◆ PROBLEM REQUIREMENTS ◆
Repeat the data word for word, excluding every picture.

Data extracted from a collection

= = = = = = =

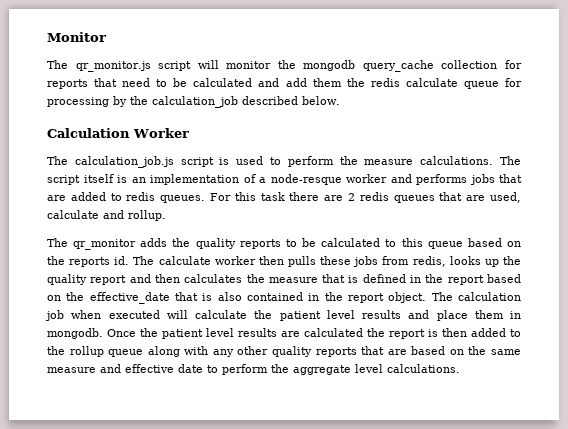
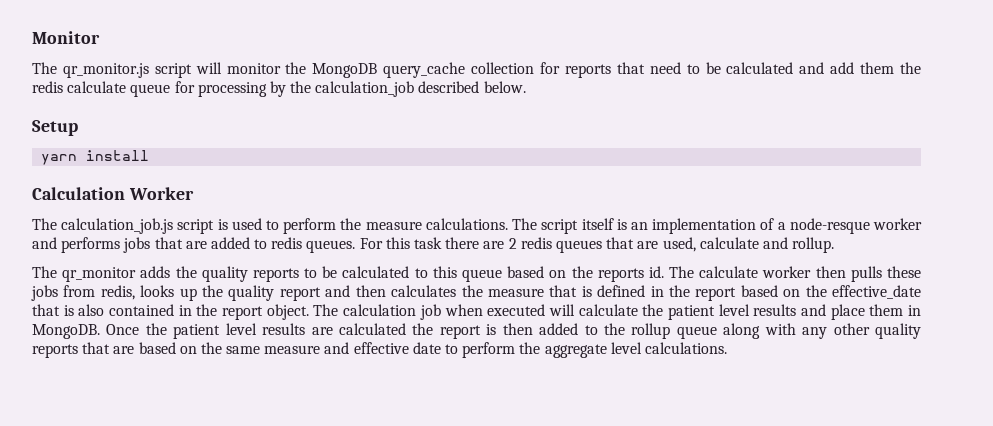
[303,60,356,71] mongodb -> [312,63,378,78] MongoDB
(340, 100) none -> [32,120,78,136] [41,150,150,165] // Setup // yarn install
[47,328,103,339] mongodb. -> [32,324,100,339] MongoDB.

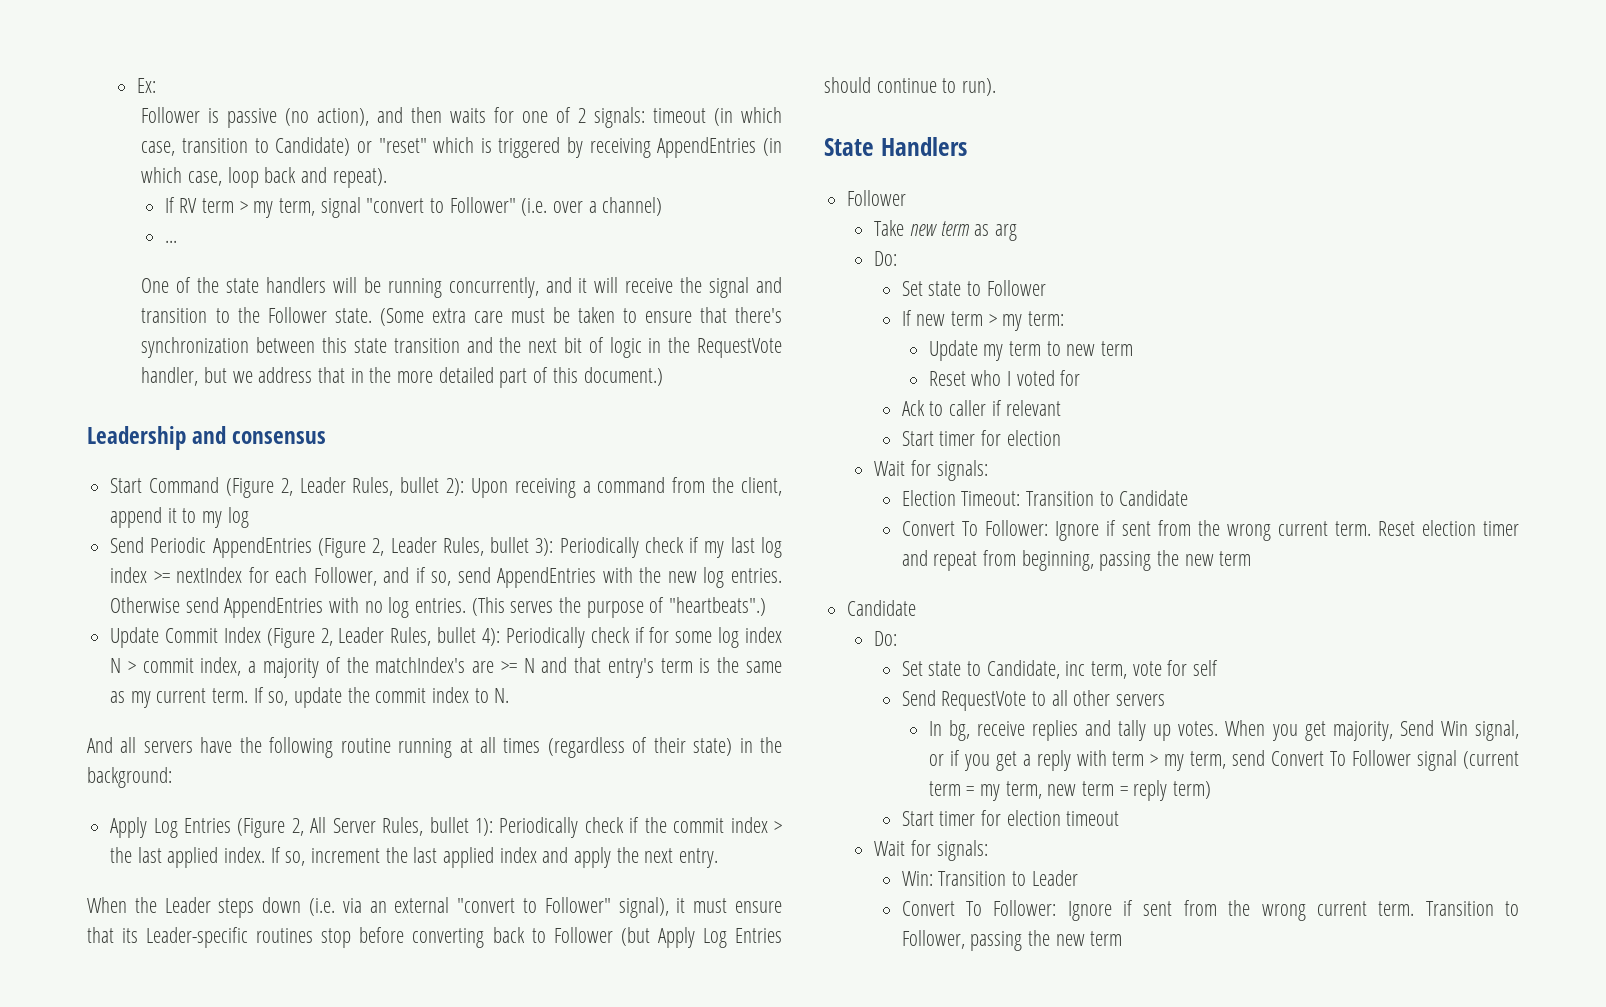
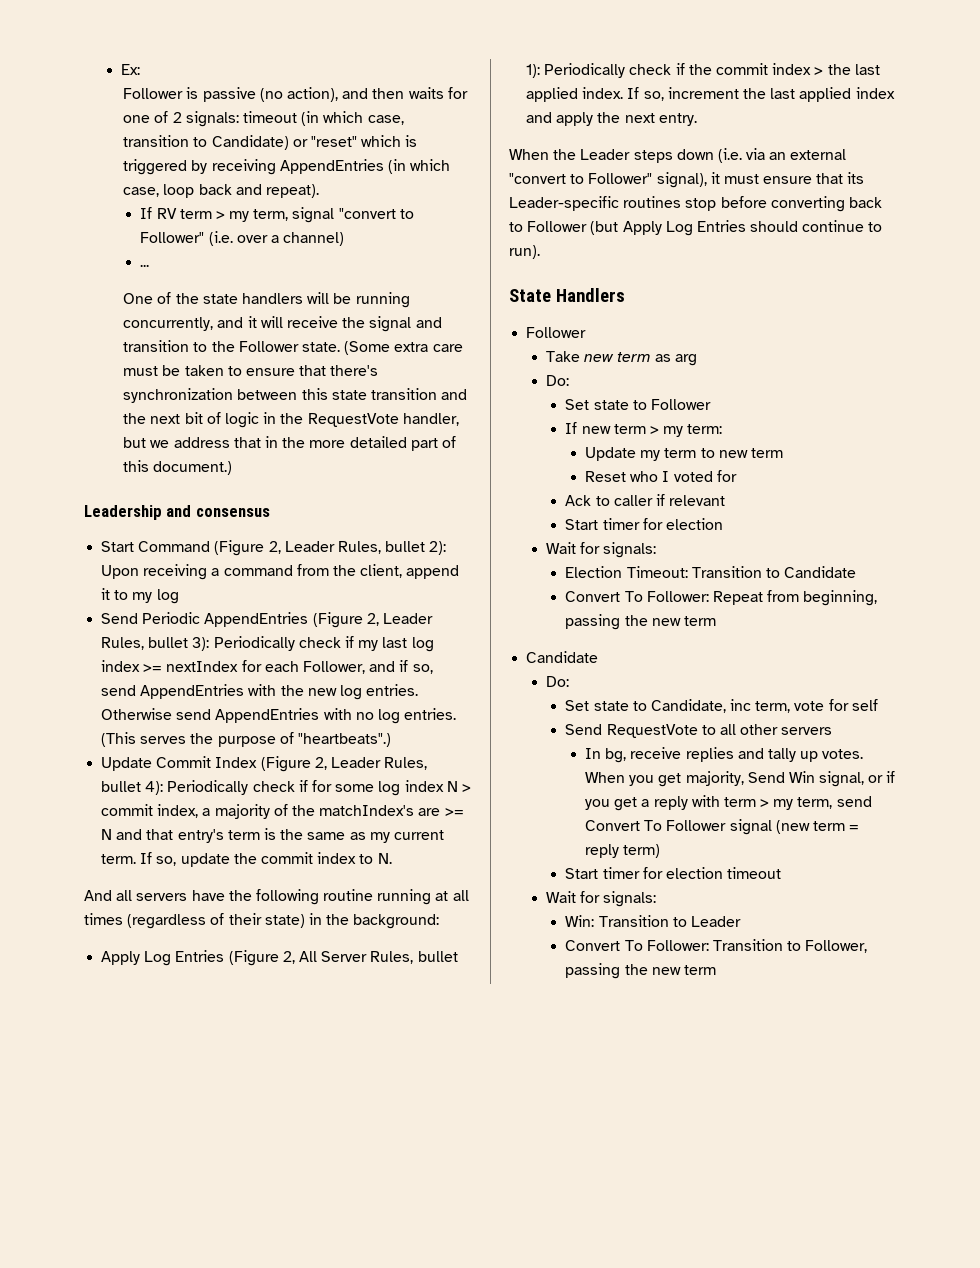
[1054,520,1519,541] [901,550,978,571] Ignore if sent from the wrong current term. Reset election timer and repeat -> [712,591,763,605] Repeat
[1462,751,1519,769] [928,781,1077,801] (current term = my term, new -> [775,820,810,834] (new
[1067,900,1415,921] Ignore if sent from the wrong current term. -> (709, 945) none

= = = = = = =

◆ SOLUTION TO THIS PROBLEM ◆
[303,60,356,71] mongodb -> [312,63,378,78] MongoDB
(340, 100) none -> [32,120,78,136] [41,150,150,165] // Setup // yarn install
[47,328,103,339] mongodb. -> [32,324,100,339] MongoDB.

[1054,520,1519,541] [901,550,978,571] Ignore if sent from the wrong current term. Reset election timer and repeat -> [712,591,763,605] Repeat
[1462,751,1519,769] [928,781,1077,801] (current term = my term, new -> [775,820,810,834] (new
[1067,900,1415,921] Ignore if sent from the wrong current term. -> (709, 945) none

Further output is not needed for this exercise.